#### What is needed
Would you copy all lines in the data that contain the word "deaths"?

Structured diff data
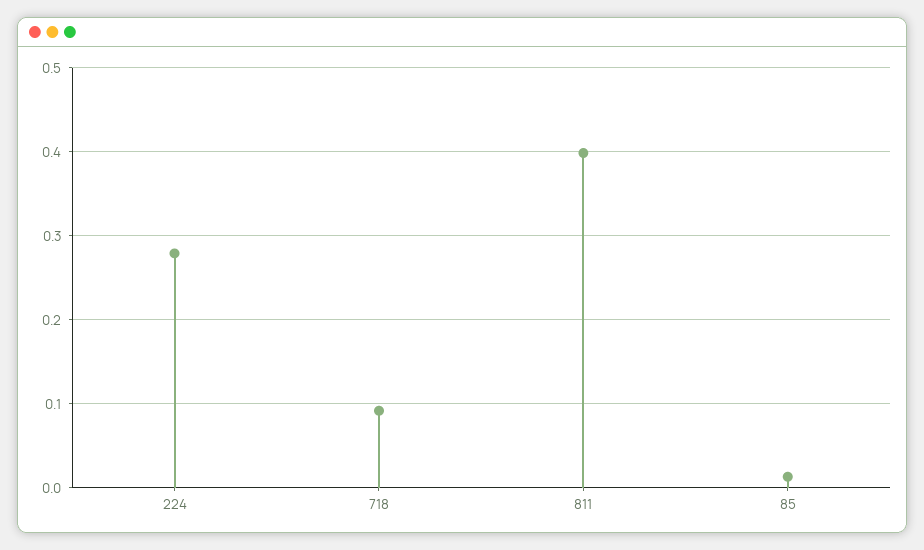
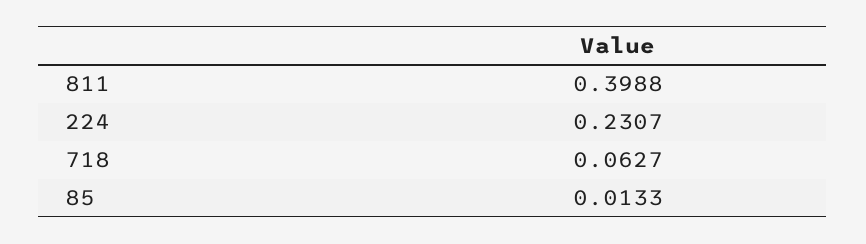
224: 0.28 -> 0.2307
718: 0.09 -> 0.0627

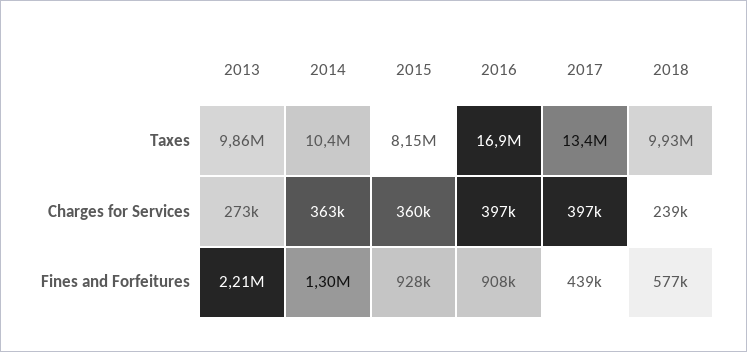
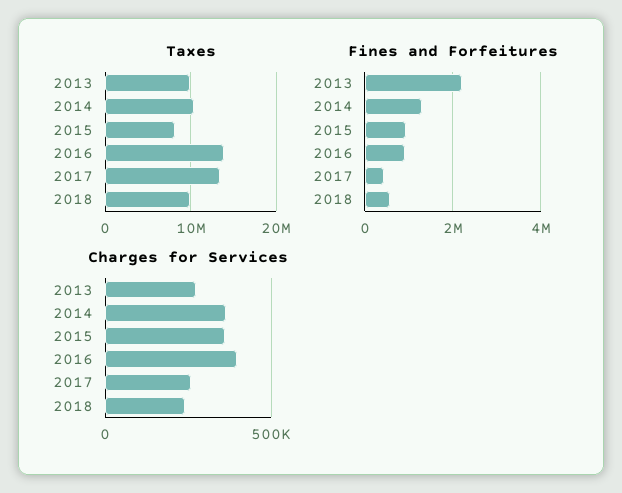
Taxes, 2016: 16900000 -> 14000000
Charges for Services, 2017: 397000 -> 250000

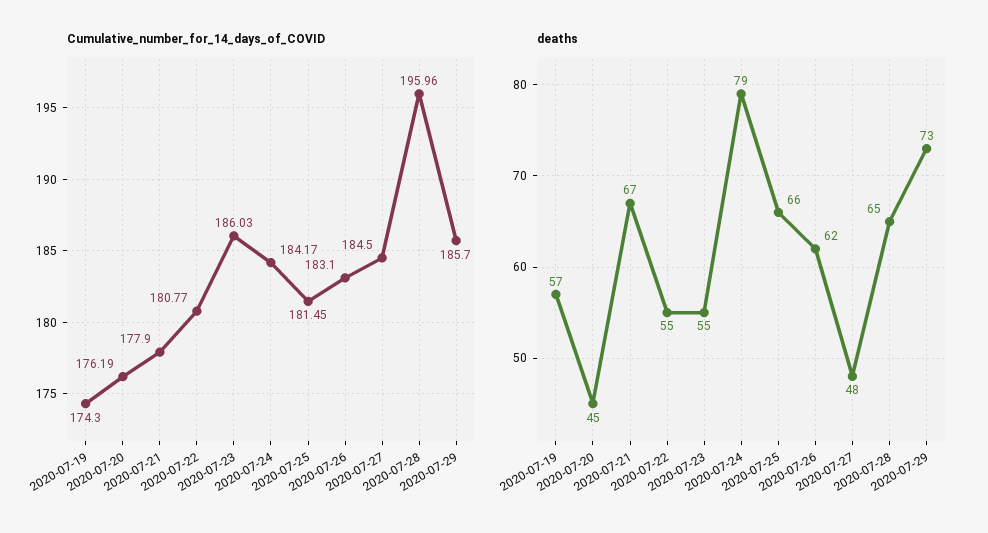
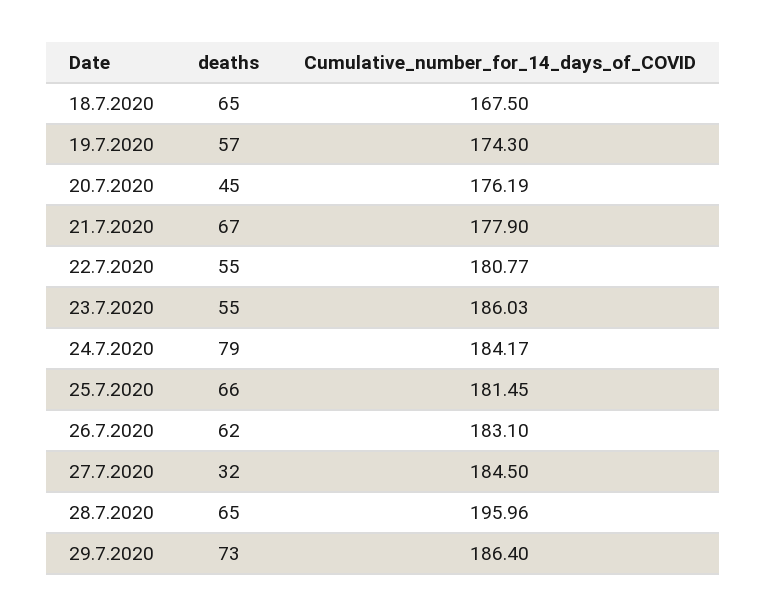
Cumulative_number_for_14_days_of_COVID, 2020-07-29: 185.7 -> 186.4
deaths, 2020-07-27: 48 -> 32
deaths, 18.7.2020: none -> 65
Cumulative_number_for_14_days_of_COVID, 18.7.2020: none -> 167.5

#### Response area
deaths, 2020-07-27: 48 -> 32
deaths, 18.7.2020: none -> 65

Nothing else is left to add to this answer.